Por favor, prolonga el texto sobre el periodismo y la propiedad de los medios a partir de su última oración.

◆ TEXTO PROPORCIONADO ◆
★ ★ ★ ★ ★ ★ ★
El periodismo sufre una transformación desde el momento mismo en que intereses económicos ajenos a ella se interesaron por la propiedad de los medios. El fenómeno resultó en una mejoría técnica de periódicos y estaciones de televisión y en una importante ampliación de oportunidades para los profesionales del área. Pero las noticias dejaron de ser el insumo principal para darle paso a otro componente que cada día aumenta su poder de influencia en los contenidos de los medios. Me refiero al nacimiento de una dependencia tan letal para su esencia básica como cualquier otra distinta a su objetivo esencial de preservar la noticia y la opinión editorial como las funciones principales de un medio de comunicación.
★ ★ ★ ★ ★ ★ ★
◆ DATOS PROPORCIONADOS ◆
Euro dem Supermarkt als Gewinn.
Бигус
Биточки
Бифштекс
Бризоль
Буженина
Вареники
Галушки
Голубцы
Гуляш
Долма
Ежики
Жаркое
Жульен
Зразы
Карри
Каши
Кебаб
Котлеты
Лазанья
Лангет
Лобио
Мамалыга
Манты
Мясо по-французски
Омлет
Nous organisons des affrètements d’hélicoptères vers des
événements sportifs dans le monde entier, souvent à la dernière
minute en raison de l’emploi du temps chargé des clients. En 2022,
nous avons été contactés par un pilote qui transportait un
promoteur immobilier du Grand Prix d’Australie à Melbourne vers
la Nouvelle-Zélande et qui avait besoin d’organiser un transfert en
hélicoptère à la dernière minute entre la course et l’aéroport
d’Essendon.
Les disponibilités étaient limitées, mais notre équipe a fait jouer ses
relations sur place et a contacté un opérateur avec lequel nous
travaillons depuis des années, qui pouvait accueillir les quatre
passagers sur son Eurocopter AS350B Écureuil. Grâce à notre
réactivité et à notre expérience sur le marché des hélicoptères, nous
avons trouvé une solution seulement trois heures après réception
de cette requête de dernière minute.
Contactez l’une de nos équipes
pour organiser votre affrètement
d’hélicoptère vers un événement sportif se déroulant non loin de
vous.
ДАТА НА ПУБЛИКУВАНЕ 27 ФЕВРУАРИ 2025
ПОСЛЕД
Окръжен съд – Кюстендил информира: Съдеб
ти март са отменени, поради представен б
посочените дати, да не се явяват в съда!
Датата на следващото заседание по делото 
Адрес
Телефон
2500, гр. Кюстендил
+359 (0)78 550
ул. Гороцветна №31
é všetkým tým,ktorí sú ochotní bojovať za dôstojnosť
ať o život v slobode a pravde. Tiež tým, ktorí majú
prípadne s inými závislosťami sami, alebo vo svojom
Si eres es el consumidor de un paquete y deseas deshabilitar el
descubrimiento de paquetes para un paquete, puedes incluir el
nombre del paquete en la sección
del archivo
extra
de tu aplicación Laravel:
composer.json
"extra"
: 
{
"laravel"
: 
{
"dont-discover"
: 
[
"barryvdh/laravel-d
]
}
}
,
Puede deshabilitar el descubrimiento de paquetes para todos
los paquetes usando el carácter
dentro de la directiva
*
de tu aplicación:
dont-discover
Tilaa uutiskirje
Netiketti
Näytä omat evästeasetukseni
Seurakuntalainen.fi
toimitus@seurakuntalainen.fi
★ ★ ★ ★ ★ ★ ★
◆ RESPUESTA ◆
Se trata, por supuesto, de la creciente influencia de un nuevo oligopolio, cuyos miembros son dueños también de las agencias de colocación y de mediciones de ratings. Grupos en capacidad de influir en la colocación de titulares y despliegues informativos por encima de las opiniones de los editores, que han visto cómo un encarte promocional de un producto de consumo reemplaza las portadas de sus diarios. Editores sin poder para evitar que ese alarde publicitario forme parte de la oferta informativa, pues muchas veces solo ocupa las dos primera páginas, lo que usualmente implica la inutilización de las dos últimas, en el caso de un periódico de un solo cuerpo, y las dos finales del primero en los diarios de formato estándar, ya que los lectores suelen desprenderlo y echarlas al cesto de la basura, lo que ocurre igual cuando ocupan esas cuatro páginas.
Al final, lo cual me parece fascinante, la inversión promocional queda fuera del periódico, por lo que resulta difícil entender el valor de esa estrategia promocional. Así los lectores se topan primero con la foto de un detergente que con un gran anuncio del gobierno o de una nueva ley capaz de afectar la vida de la nación entera.